Parameter Estimation Bias From Overlapping Binary Black Hole Events In Second Generation Interferometers

TL;DR

This paper investigates the impact of overlapping binary black hole signals on parameter estimation in next-generation gravitational wave detectors, revealing conditions under which biases occur and how signals can be distinguished.

Contribution

It provides an analysis of parameter estimation biases caused by overlapping events in future detectors and identifies conditions for accurate separation of signals.

Findings

Current techniques can distinguish signals separated by ~0.1 seconds with uneven SNR ratios.

Highly overlapping signals can lead to biased parameter estimates and apparent precession.
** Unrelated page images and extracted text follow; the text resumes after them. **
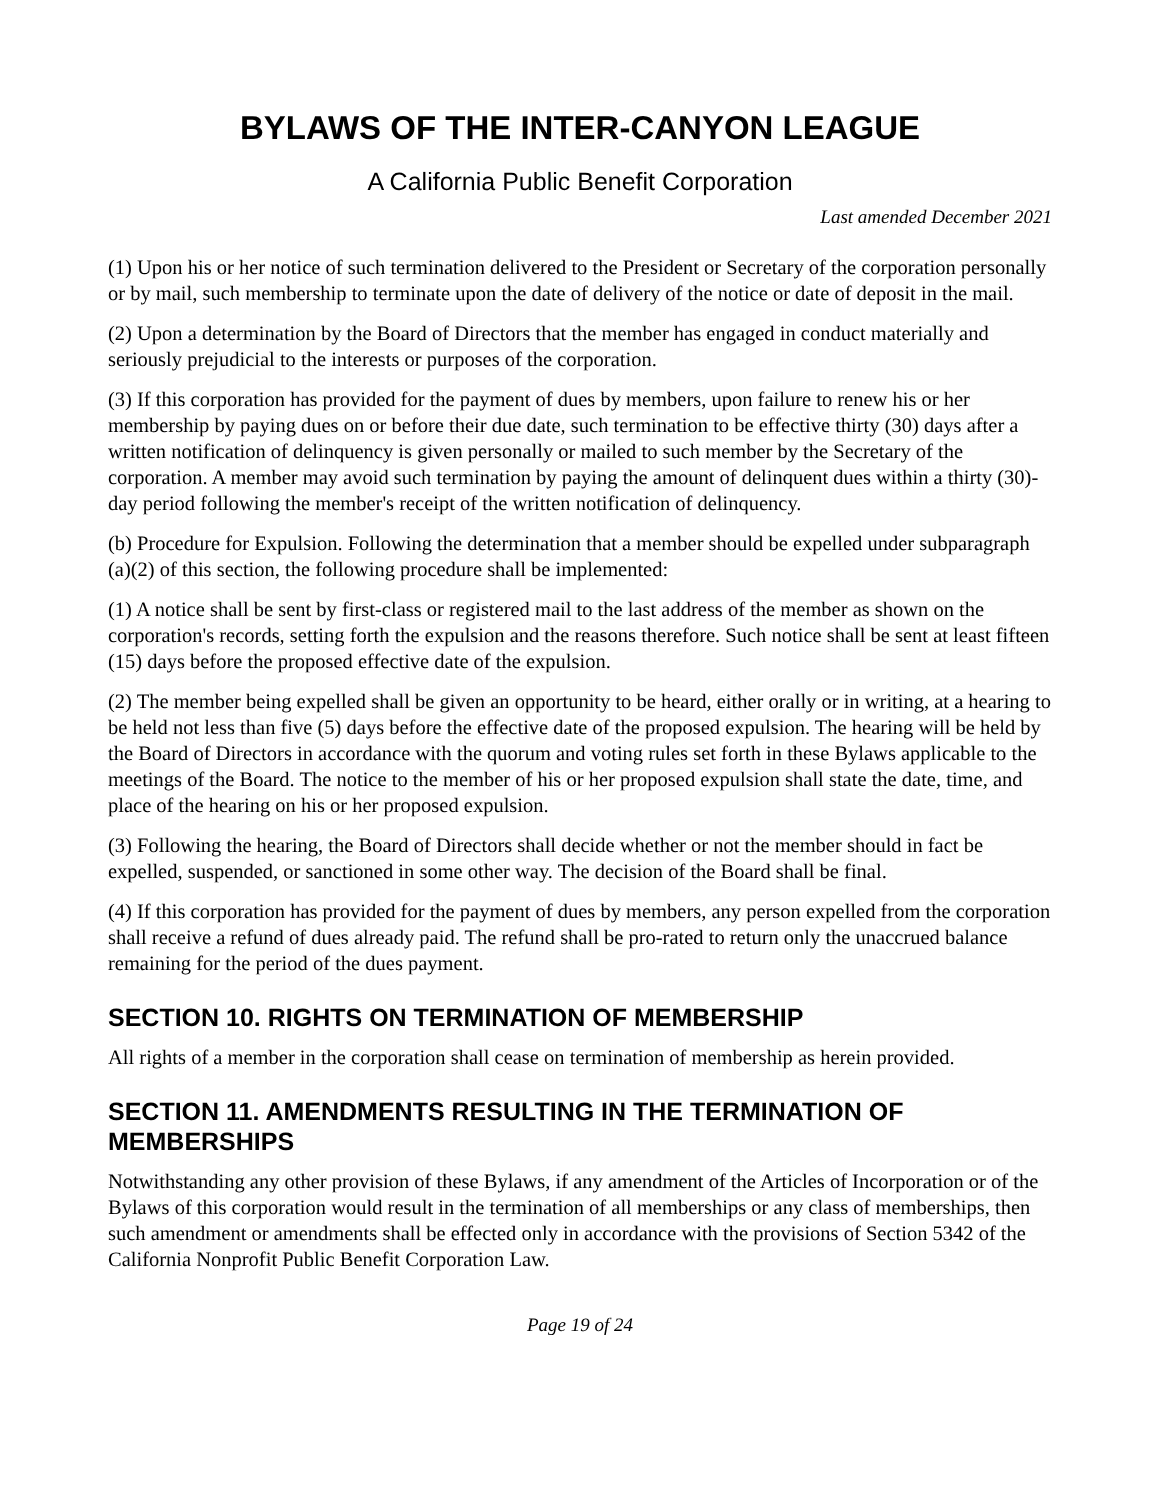BYLAWS OF THE INTER-CANYON LEAGUE
A California Public Benefit Corporation
Last amended December 2021
(1) Upon his or her notice of such termination delivered to the President or Secretary of the corporation personally or by mail, such membership to terminate upon the date of delivery of the notice or date of deposit in the mail.
(2) Upon a determination by the Board of Directors that the member has engaged in conduct materially and seriously prejudicial to the interests or purposes of the corporation.
(3) If this corporation has provided for the payment of dues by members, upon failure to renew his or her membership by paying dues on or before their due date, such termination to be effective thirty (30) days after a written notification of delinquency is given personally or mailed to such member by the Secretary of the corporation. A member may avoid such termination by paying the amount of delinquent dues within a thirty (30)-day period following the member's receipt of the written notification of delinquency.
(b) Procedure for Expulsion. Following the determination that a member should be expelled under subparagraph (a)(2) of this section, the following procedure shall be implemented:
(1) A notice shall be sent by first-class or registered mail to the last address of the member as shown on the corporation's records, setting forth the expulsion and the reasons therefore. Such notice shall be sent at least fifteen (15) days before the proposed effective date of the expulsion.
(2) The member being expelled shall be given an opportunity to be heard, either orally or in writing, at a hearing to be held not less than five (5) days before the effective date of the proposed expulsion. The hearing will be held by the Board of Directors in accordance with the quorum and voting rules set forth in these Bylaws applicable to the meetings of the Board. The notice to the member of his or her proposed expulsion shall state the date, time, and place of the hearing on his or her proposed expulsion.
(3) Following the hearing, the Board of Directors shall decide whether or not the member should in fact be expelled, suspended, or sanctioned in some other way. The decision of the Board shall be final.
(4) If this corporation has provided for the payment of dues by members, any person expelled from the corporation shall receive a refund of dues already paid. The refund shall be pro-rated to return only the unaccrued balance remaining for the period of the dues payment.
SECTION 10. RIGHTS ON TERMINATION OF MEMBERSHIP
All rights of a member in the corporation shall cease on termination of membership as herein provided.
SECTION 11. AMENDMENTS RESULTING IN THE TERMINATION OF MEMBERSHIPS
Notwithstanding any other provision of these Bylaws, if any amendment of the Articles of Incorporation or of the Bylaws of this corporation would result in the termination of all memberships or any class of memberships, then such amendment or amendments shall be effected only in accordance with the provisions of Section 5342 of the California Nonprofit Public Benefit Corporation Law.
Page 19 of 24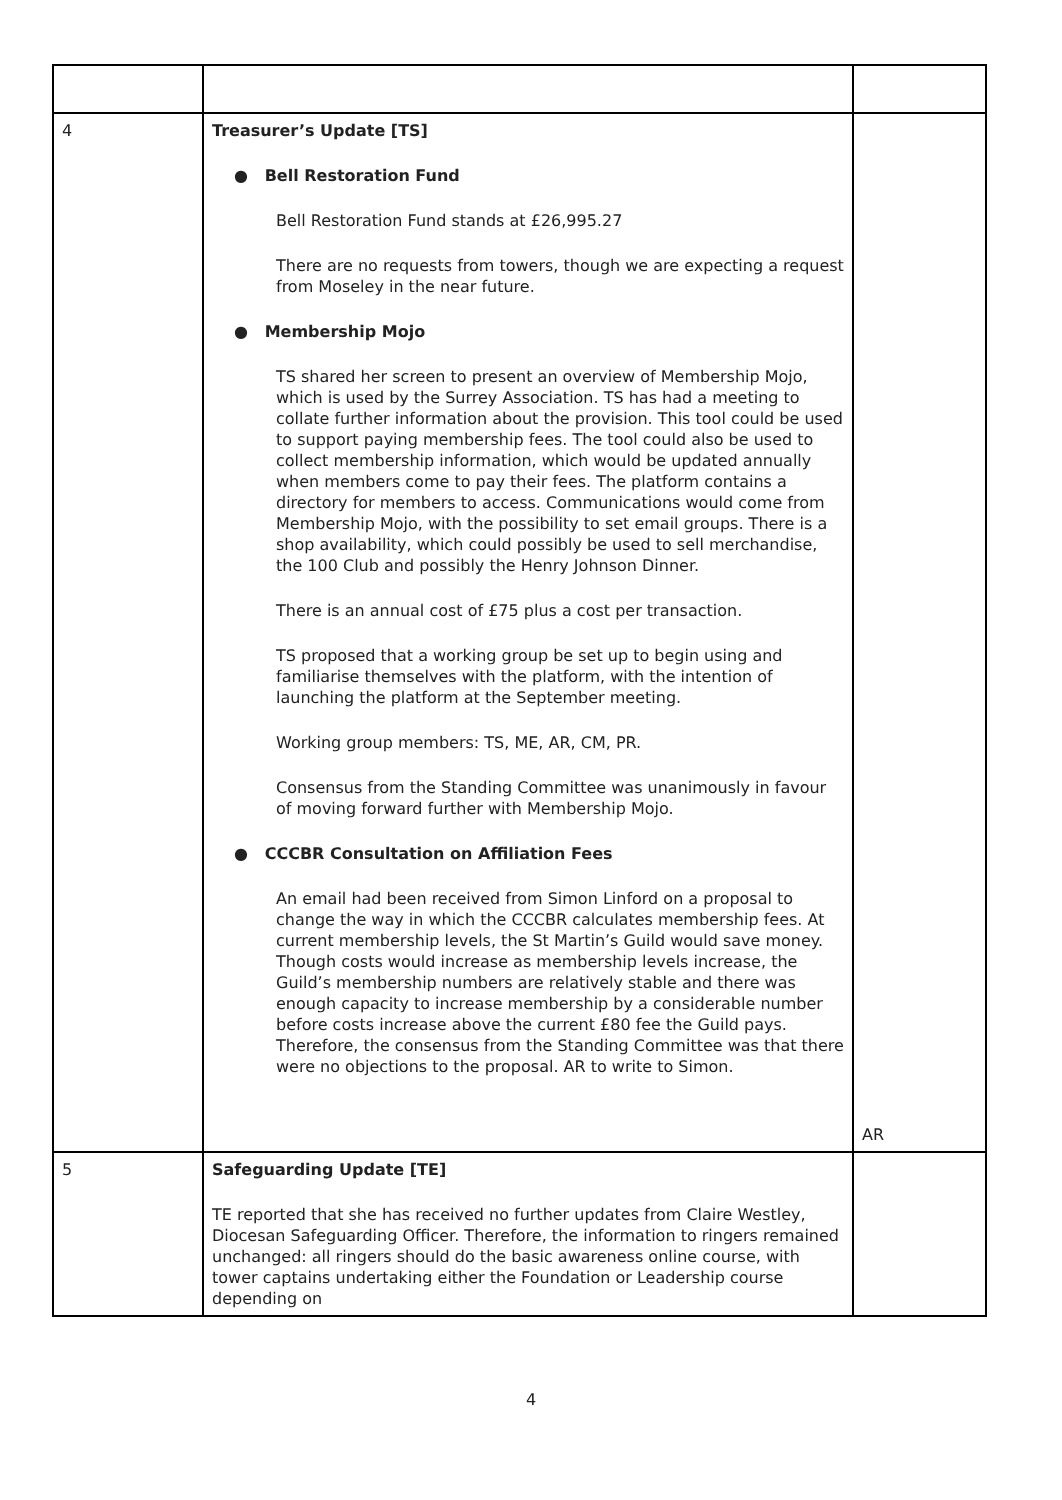| 4 | Treasurer’s Update [TS] ● Bell Restoration Fund Bell Restoration Fund stands at £26,995.27 There are no requests from towers, though we are expecting a request from Moseley in the near future. ● Membership Mojo TS shared her screen to present an overview of Membership Mojo, which is used by the Surrey Association. TS has had a meeting to collate further information about the provision. This tool could be used to support paying membership fees. The tool could also be used to collect membership information, which would be updated annually when members come to pay their fees. The platform contains a directory for members to access. Communications would come from Membership Mojo, with the possibility to set email groups. There is a shop availability, which could possibly be used to sell merchandise, the 100 Club and possibly the Henry Johnson Dinner. There is an annual cost of £75 plus a cost per transaction. TS proposed that a working group be set up to begin using and familiarise themselves with the platform, with the intention of launching the platform at the September meeting. Working group members: TS, ME, AR, CM, PR. Consensus from the Standing Committee was unanimously in favour of moving forward further with Membership Mojo. ● CCCBR Consultation on Affiliation Fees An email had been received from Simon Linford on a proposal to change the way in which the CCCBR calculates membership fees. At current membership levels, the St Martin’s Guild would save money. Though costs would increase as membership levels increase, the Guild’s membership numbers are relatively stable and there was enough capacity to increase membership by a considerable number before costs increase above the current £80 fee the Guild pays. Therefore, the consensus from the Standing Committee was that there were no objections to the proposal. AR to write to Simon. | AR |
| 5 | Safeguarding Update [TE] TE reported that she has received no further updates from Claire Westley, Diocesan Safeguarding Officer. Therefore, the information to ringers remained unchanged: all ringers should do the basic awareness online course, with tower captains undertaking either the Foundation or Leadership course depending on | |
4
Bias can occur even when one signal is below the detection threshold.

Abstract

Since the initial detection of Gravitational Waves in 2015, 50 candidate events have been reported by the LIGO-Virgo-KAGRA collaboration. As the current generation of detectors move towards their design sensitivity the rate of these detections will increase. The next generation of detectors are likely to have high enough sensitivities that multiple merging binaries will be visible at the same time. In this paper we show that this is likely to happen before the end of the decade, with the move to the LIGO-Voyager detector. We investigate the situation of overlapping Binary-Black-Hole mergers in these detectors. We find that current parameter estimation techniques are capable of distinguishing the louder of two merging BBH events, without significant bias, when their merger times are not less than $\sim0.1$ seconds apart and when the ratio of the signal-to-noise ratios of the systems is uneven. This region of overlapping parameter space is dependent upon the sky locations of the signals and the relation of those locations to the light travel time between detectors. We also find that, if two signals are highly overlapping, then the recovered set of parameters often show strong evidence of precession. Finally we show that bias can occur even when the signal causing the bias is below the detection threshold.